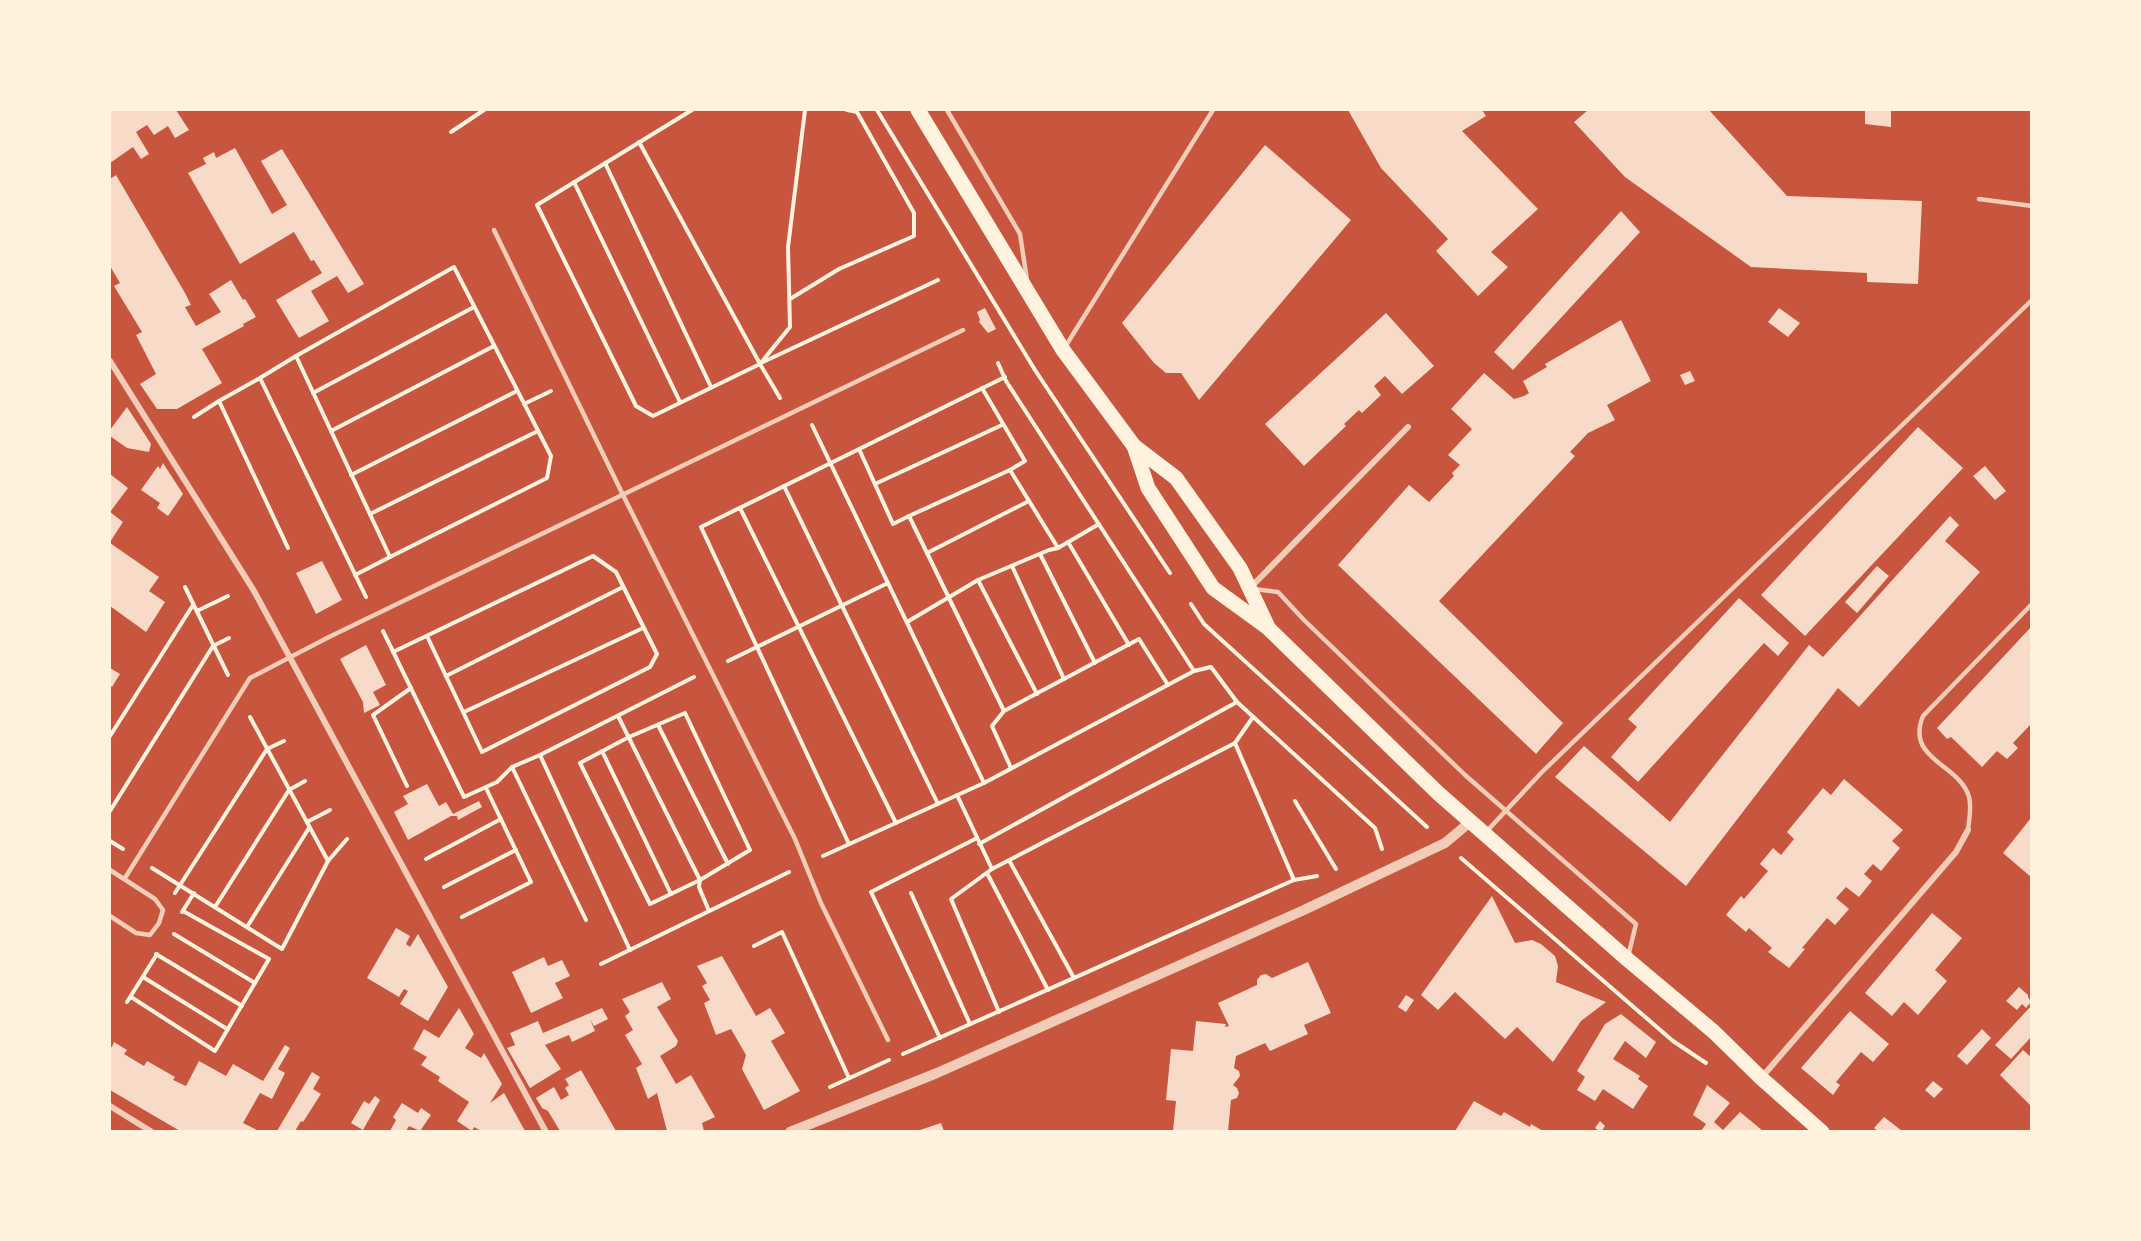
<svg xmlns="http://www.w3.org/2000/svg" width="2141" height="1241" viewBox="0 0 2141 1241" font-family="Spectral,serif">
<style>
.building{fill:#f7dbc8}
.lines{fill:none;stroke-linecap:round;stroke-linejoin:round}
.path{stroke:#fff3e0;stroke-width:4}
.service{stroke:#f1ccb7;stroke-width:4.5}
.minor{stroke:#f1ccb7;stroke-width:6}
.tertiary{stroke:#f1ccb7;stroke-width:10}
.primary{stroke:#fff3e0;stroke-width:15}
</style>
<rect width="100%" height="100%" fill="#c8553d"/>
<g class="building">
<polygon points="110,110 176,110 189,130 175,138 168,126 154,135 147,125 136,132 149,154 141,159 133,147 110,163"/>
<polygon points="1348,110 1482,110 1486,116 1462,131 1538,209 1491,252 1508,267 1478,296 1436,251 1448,239 1381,168"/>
<polygon points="1588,110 1709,110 1787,196 1922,201 1918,284 1867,282 1867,273 1751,267 1625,177 1574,122"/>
<polygon points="1865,110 1891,110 1891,127 1865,124"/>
<polygon points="1265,145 1351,220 1199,400 1181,373 1166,373 1154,363 1122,323"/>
<polygon points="235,148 272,214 287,205 261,161 282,149 364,284 348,293 337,276 311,291 329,321 299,338 276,300 322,273 314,260 311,261 294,232 240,264 188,173 206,164 203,158 214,152 216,158"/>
<polygon points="116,175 185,293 191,305 185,307 196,326 221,312 209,294 231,280 243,300 245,299 256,317 243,324 244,326 202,349 222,383 177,409 157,409 140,384 156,374 136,335 142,332 114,286 120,283 110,266 110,179"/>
<polygon points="1621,211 1640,232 1513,370 1494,352"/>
<polygon points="985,308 996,329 988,333 979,322 980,320 977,312"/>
<polygon points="1779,308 1800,323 1788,337 1768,322"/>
<polygon points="1386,313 1434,366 1402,394 1385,376 1374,386 1381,395 1362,413 1359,410 1344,424 1346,426 1304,466 1265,424"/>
<polygon points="1621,320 1651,381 1607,405 1615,420 1588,433 1570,452 1575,456 1439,601 1563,723 1536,754 1338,565 1409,485 1429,502 1454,476 1452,473 1460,465 1448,455 1472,429 1451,409 1484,373 1514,399 1524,396 1529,393 1523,381 1547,367 1545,364"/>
<polygon points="1690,371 1695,381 1685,385 1680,375"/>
<polygon points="127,407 151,444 149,452 127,448 110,436 110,430"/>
<polygon points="1918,427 1963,468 1805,636 1761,595"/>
<polygon points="163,463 183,494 168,516 157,508 160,503 141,490 158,466 160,469"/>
<polygon points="1985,466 2006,491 1995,500 1973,476"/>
<polygon points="110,474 128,488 110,512 123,522 110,542"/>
<polygon points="1950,516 1959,525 1945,541 1980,572 1859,707 1838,688 1686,886 1555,777 1584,746 1670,822 1809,645 1823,657"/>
<polygon points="110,543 159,577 149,591 165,602 146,632 110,606"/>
<polygon points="322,561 342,600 316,614 296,573"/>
<polygon points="1877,566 1889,576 1857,613 1845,602"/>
<polygon points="1739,598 1789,643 1778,656 1764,643 1638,782 1611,757 1637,727 1628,719"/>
<polygon points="2031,627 2031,724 2013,743 2018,748 2007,759 1997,751 1982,767 1951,737 1947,739 1937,728"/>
<polygon points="366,645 386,685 373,692 380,705 364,713 363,702 340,659"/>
<polygon points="110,668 120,674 112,687 110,685"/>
<polygon points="1844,779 1903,830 1892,841 1900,848 1881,871 1873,864 1864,874 1872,881 1859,897 1846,887 1836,898 1849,909 1835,925 1827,918 1802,948 1805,949 1789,968 1768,952 1772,948 1749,928 1746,932 1726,915 1741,896 1744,899 1768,871 1760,864 1773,848 1781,855 1794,839 1787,832 1823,788 1831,795"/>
<polygon points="427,784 439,806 446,802 453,814 479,801 482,807 458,820 457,816 451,816 408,840 394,812 408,804 403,796"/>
<polygon points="2031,818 2031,877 2003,853"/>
<polygon points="1492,896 1515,943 1532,940 1541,944 1555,956 1558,966 1556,982 1606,1002 1581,1021 1553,1062 1517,1027 1505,1039 1455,992 1438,1010 1421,995"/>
<polygon points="1932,913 1962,938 1935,970 1947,981 1918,1015 1904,1002 1892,1016 1865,993"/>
<polygon points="396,928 410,936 406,944 410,947 418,934 448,987 428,1021 400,1004 408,991 404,989 399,997 367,978"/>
<polygon points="722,956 756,1016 770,1008 785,1033 771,1041 800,1091 764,1110 742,1069 746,1055 731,1029 716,1035 704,1003 710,1000 702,986 707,983 697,966"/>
<polygon points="544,957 548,966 562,960 570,976 555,983 563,998 531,1013 512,972"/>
<polygon points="1308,962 1331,1013 1304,1025 1308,1034 1270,1051 1265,1043 1236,1056 1234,1068 1239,1071 1240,1076 1233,1085 1237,1088 1239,1093 1237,1098 1231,1100 1228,1131 1173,1131 1176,1101 1166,1100 1171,1049 1193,1051 1196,1021 1226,1024 1225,1027 1229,1026 1218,1003 1257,985 1257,980 1261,975 1266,974 1272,978"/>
<polygon points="662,982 671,999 657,1007 678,1041 676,1046 660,1056 676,1084 691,1075 715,1117 702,1123 704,1131 667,1131 657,1093 648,1099 636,1068 642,1064 625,1035 633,1030 625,1016 630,1012 622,999"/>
<polygon points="2019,987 2028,995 2028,997 2031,1002 2026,1008 2022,1004 2017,1010 2006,1001"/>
<polygon points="1406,995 1414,1000 1406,1012 1398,1007"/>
<polygon points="2031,1006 2031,1037 2011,1059 1995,1045"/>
<polygon points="459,1008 474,1034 465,1048 481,1058 484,1053 502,1084 490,1103 504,1093 525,1131 481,1131 474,1127 472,1131 457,1121 469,1102 438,1081 440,1077 421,1065 427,1057 413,1049 424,1029 439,1038"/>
<polygon points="602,1008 608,1019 594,1026 590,1019 595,1031 572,1042 569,1035 545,1045 561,1069 530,1088 507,1048 515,1045 510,1033 538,1021 543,1033"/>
<polygon points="1850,1011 1889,1044 1873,1062 1861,1052 1836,1082 1840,1085 1833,1095 1801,1068"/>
<polygon points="1621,1014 1656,1042 1646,1058 1625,1041 1613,1059 1640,1076 1638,1079 1648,1086 1633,1109 1603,1089 1595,1101 1577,1090 1585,1077 1577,1071 1605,1024"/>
<polygon points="1982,1029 1991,1038 1967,1065 1957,1056"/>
<polygon points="114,1042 127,1050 124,1054 144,1066 147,1061 175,1077 173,1080 186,1086 199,1061 226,1076 233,1064 263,1081 285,1045 290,1048 278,1069 285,1073 272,1099 260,1093 243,1123 259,1131 180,1131 110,1090 110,1046 112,1047"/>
<polygon points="2023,1050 2031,1057 2031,1106 2000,1075"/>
<polygon points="581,1070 616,1131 560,1131 548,1111 542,1108 536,1098 554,1087 561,1100 569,1095 565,1088 569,1085 565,1079"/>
<polygon points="312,1072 320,1077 313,1089 321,1094 303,1122 301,1121 295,1131 277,1131"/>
<polygon points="1933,1081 1943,1089 1934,1098 1925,1090"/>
<polygon points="1707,1085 1730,1103 1714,1122 1723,1130 1740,1112 1763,1131 1701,1131 1706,1124 1693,1115"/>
<polygon points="375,1096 380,1100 363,1130 351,1123 364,1101 369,1104"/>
<polygon points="1474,1101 1501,1116 1504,1112 1530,1127 1531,1124 1543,1131 1455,1131"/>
<polygon points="402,1103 418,1113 421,1108 431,1115 420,1131 409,1126 406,1131 390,1131 396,1120 393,1117"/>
<polygon points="1884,1117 1902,1131 1878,1131 1874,1128"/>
<polygon points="1600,1121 1605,1126 1601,1132 1595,1128"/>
<polygon points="941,1123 944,1131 917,1131"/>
</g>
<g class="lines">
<g class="path">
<polyline points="692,110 537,205 636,406 653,416 760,364 780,398"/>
<polyline points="877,110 1035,370 1170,573"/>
<polyline points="451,132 484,110"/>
<polyline points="639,142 760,364"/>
<polyline points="605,163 711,387"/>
<polyline points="574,182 680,402"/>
<polygon points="454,267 551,456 547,478 390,557 296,356"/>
<polyline points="790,299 839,269 914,236 914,213 857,112 847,110"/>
<polyline points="763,362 938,280"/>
<polyline points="998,363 1006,381 1194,671"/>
<polyline points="760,364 790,327 788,247 805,110"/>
<polyline points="260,378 296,356"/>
<polyline points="313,393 474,307"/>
<polyline points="524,404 551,391"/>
<polyline points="194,417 219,401"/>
<polyline points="812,425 984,783"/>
<polyline points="331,431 494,346"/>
<polyline points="859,449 893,524 909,516 1004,711 1139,639 1168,685"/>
<polyline points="1010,470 1058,548"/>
<polyline points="351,475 517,391"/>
<polyline points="875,484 1002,425"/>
<polyline points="784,486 938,804"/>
<polyline points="740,508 896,823"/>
<polyline points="370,514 538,431"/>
<polyline points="909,516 1010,470 1025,461 982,388"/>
<polyline points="1068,542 1129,645"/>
<polyline points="288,548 219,401 260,378 366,597"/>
<polyline points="927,553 1029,501"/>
<polyline points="1040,554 1095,663"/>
<polyline points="1012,566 1064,679"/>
<polyline points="355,575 390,557"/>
<polyline points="978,580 1037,694"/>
<polyline points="185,587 228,675"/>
<polyline points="1191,604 1204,624 1427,827"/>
<polyline points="197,611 228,596"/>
<polyline points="907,622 978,580 1049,550 1058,548 1099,524"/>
<polyline points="383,631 464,797 497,782 512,767 540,755 694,677"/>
<polyline points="393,652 593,556 616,572 657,654 650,667 482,752 427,636"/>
<polyline points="728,661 888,583"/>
<polyline points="446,676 623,587"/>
<polyline points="1004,711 992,726 1011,768"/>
<polyline points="464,712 643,628"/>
<polygon points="685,713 750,850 700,880 650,904 580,763 629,737"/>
<polyline points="618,716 700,880 699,887 709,911"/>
<polyline points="250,717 328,861"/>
<polyline points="1253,717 1235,743 1294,880"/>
<polyline points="658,725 728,864"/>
<polyline points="110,736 193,605"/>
<polyline points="602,751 671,894"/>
<polyline points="540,755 630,950"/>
<polyline points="512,767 586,920"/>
<polyline points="407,786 373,715 411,688"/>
<polyline points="957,795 992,869"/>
<polyline points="1295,801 1336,869"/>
<polyline points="110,811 213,646 229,638"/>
<polyline points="307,822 330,810"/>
<polyline points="110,841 123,849"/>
<polyline points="849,844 701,527 1005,377"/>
<polyline points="979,844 1237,702"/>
<polyline points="823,856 984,783 1194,671 1211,667 1237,702 1375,828 1382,849"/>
<polyline points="1461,858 1673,1041 1706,1063"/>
<polyline points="426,859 501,819"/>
<polyline points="1010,862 1074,978"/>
<polyline points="152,868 282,949 328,861 347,839"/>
<polyline points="987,873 1048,990"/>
<polyline points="444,887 516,850"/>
<polyline points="175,893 267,749 284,741"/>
<polyline points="911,893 970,1024"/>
<polyline points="215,907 289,790 305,781"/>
<polyline points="182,912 194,893"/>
<polyline points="462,917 531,882 486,788"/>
<polyline points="247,927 309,828"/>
<polyline points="174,934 255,983"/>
<polyline points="754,946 782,932 849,1078"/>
<polyline points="156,954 242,1006"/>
<polyline points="601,964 789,872"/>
<polyline points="143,977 227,1029"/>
<polyline points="131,997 215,1051 269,959 183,911"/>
<polyline points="127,1002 157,954"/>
<polyline points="999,1012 951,899 992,869 1235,743"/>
<polyline points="940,1038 871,892 977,838"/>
<polyline points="903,1054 1294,880 1317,876"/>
<polyline points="830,1087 889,1060"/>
</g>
<g class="service">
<polyline points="947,110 1020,234 1027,280"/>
<polyline points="1979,199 2032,206"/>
<polyline points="494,230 623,495 795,839 821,903 888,1040"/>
<polyline points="1065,347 1213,110"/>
<polyline points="1254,589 1278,592 1304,620 1465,775 1636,924 1628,957"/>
<path d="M1968,830C1969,819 1972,807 1969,797C1960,764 1905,760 1923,716L2032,604"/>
<polyline points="1486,832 1542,772 2032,300"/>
<polyline points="110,870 155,899 163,910 159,923 150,935 136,933 110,916"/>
<polyline points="125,878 250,678 329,637 963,330"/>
</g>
<g class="minor">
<polyline points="110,361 254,591 546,1132"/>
<polyline points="1251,587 1408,427"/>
<polyline points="1762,1077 1956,852 1968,830"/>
<polyline points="110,1106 152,1132"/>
</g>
<polyline class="tertiary" points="790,1132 937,1073 1304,910 1445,843 1470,822"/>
<g class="primary">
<polyline points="918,110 1063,350 1134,446 1176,478 1240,568 1267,625"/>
<polyline points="1134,446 1148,488 1213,588 1268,628 1438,793 1627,959 1714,1032 1761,1078 1822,1132"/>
</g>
</g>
<rect width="2141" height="1241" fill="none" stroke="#fff3e0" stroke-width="222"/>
</svg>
***
**DESCRIPTION OF THE TASK:** When a line of the records above contains the string "lines", count it once; then give the total and nothing else.

**COMPLETED EXERCISE:** 2